Extracted data Block Start

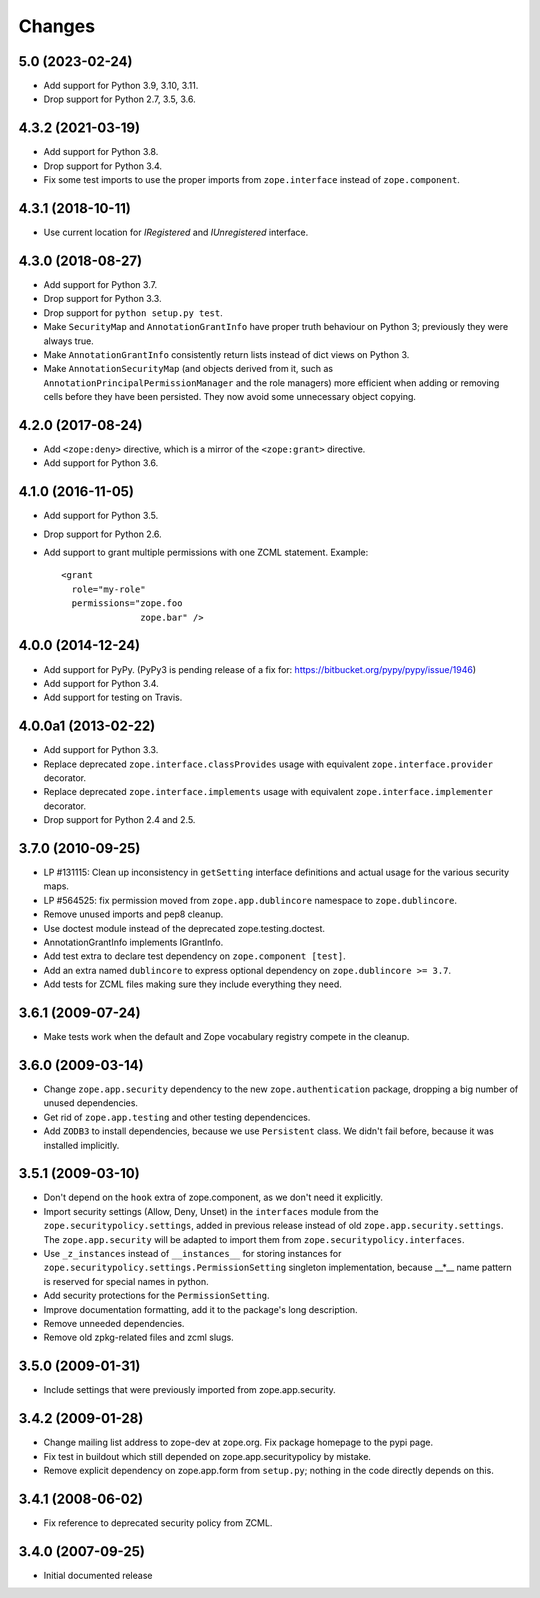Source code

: =========
 Changes
=========

5.0 (2023-02-24)
================

- Add support for Python 3.9, 3.10, 3.11.

- Drop support for Python 2.7, 3.5, 3.6.


4.3.2 (2021-03-19)
==================

- Add support for Python 3.8.

- Drop support for Python 3.4.

- Fix some test imports to use the proper imports from
  ``zope.interface`` instead of ``zope.component``.

4.3.1 (2018-10-11)
==================

- Use current location for `IRegistered` and `IUnregistered` interface.


4.3.0 (2018-08-27)
==================

- Add support for Python 3.7.

- Drop support for Python 3.3.

- Drop support for ``python setup.py test``.

- Make ``SecurityMap`` and ``AnnotationGrantInfo`` have proper truth
  behaviour on Python 3; previously they were always true.

- Make ``AnnotationGrantInfo`` consistently return lists instead of
  dict views on Python 3.

- Make ``AnnotationSecurityMap`` (and objects derived from it, such as
  ``AnnotationPrincipalPermissionManager`` and the role managers) more
  efficient when adding or removing cells before they have been
  persisted. They now avoid some unnecessary object copying.

4.2.0 (2017-08-24)
==================

- Add ``<zope:deny>`` directive, which is a mirror of the ``<zope:grant>``
  directive.

- Add support for Python 3.6.


4.1.0 (2016-11-05)
==================

- Add support for Python 3.5.

- Drop support for Python 2.6.

- Add support to grant multiple permissions with one ZCML statement. Example::

    <grant
      role="my-role"
      permissions="zope.foo
                   zope.bar" />


4.0.0 (2014-12-24)
==================

- Add support for PyPy.  (PyPy3 is pending release of a fix for:
  https://bitbucket.org/pypy/pypy/issue/1946)

- Add support for Python 3.4.

- Add support for testing on Travis.


4.0.0a1 (2013-02-22)
====================

- Add support for Python 3.3.

- Replace deprecated ``zope.interface.classProvides`` usage with equivalent
  ``zope.interface.provider`` decorator.

- Replace deprecated ``zope.interface.implements`` usage with equivalent
  ``zope.interface.implementer`` decorator.

- Drop support for Python 2.4 and 2.5.


3.7.0 (2010-09-25)
==================

- LP #131115: Clean up inconsistency in ``getSetting`` interface definitions
  and actual usage for the various security maps.

- LP #564525:  fix permission moved from ``zope.app.dublincore`` namespace
  to ``zope.dublincore``.

- Remove unused imports and pep8 cleanup.

- Use doctest module instead of the deprecated zope.testing.doctest.

- AnnotationGrantInfo implements IGrantInfo.

- Add test extra to declare test dependency on ``zope.component [test]``.

- Add an extra named ``dublincore`` to express optional dependency on
  ``zope.dublincore >= 3.7``.

- Add tests for ZCML files making sure they include everything they need.


3.6.1 (2009-07-24)
==================

- Make tests work when the default and Zope vocabulary registry compete in the
  cleanup.

3.6.0 (2009-03-14)
==================

- Change ``zope.app.security`` dependency to the new ``zope.authentication``
  package, dropping a big number of unused dependencies.

- Get rid of ``zope.app.testing`` and other testing dependencices.

- Add ``ZODB3`` to install dependencies, because we use ``Persistent``
  class. We didn't fail before, because it was installed implicitly.

3.5.1 (2009-03-10)
==================

- Don't depend on the ``hook`` extra of zope.component, as we don't need
  it explicitly.

- Import security settings (Allow, Deny, Unset) in the ``interfaces``
  module from the ``zope.securitypolicy.settings``, added in previous
  release instead of old ``zope.app.security.settings``.
  The ``zope.app.security`` will be adapted to import them from
  ``zope.securitypolicy.interfaces``.

- Use ``_z_instances`` instead of ``__instances__`` for storing instances
  for ``zope.securitypolicy.settings.PermissionSetting`` singleton
  implementation, because __*__ name pattern is reserved for special
  names in python.

- Add security protections for the ``PermissionSetting``.

- Improve documentation formatting, add it to the package's long
  description.

- Remove unneeded dependencies.

- Remove old zpkg-related files and zcml slugs.

3.5.0 (2009-01-31)
==================

- Include settings that were previously imported from zope.app.security.

3.4.2 (2009-01-28)
==================

- Change mailing list address to zope-dev at zope.org. Fix package
  homepage to the pypi page.

- Fix test in buildout which still depended on zope.app.securitypolicy
  by mistake.

- Remove explicit dependency on zope.app.form from ``setup.py``; nothing
  in the code directly depends on this.

3.4.1 (2008-06-02)
==================

- Fix reference to deprecated security policy from ZCML.

3.4.0 (2007-09-25)
==================

- Initial documented release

Extracted data Block End

▶ Task to carry out
Copy out every line of the entries where the string "package" shows up.

▶ Answer
  package, dropping a big number of unused dependencies.
- Improve documentation formatting, add it to the package's long
- Change mailing list address to zope-dev at zope.org. Fix package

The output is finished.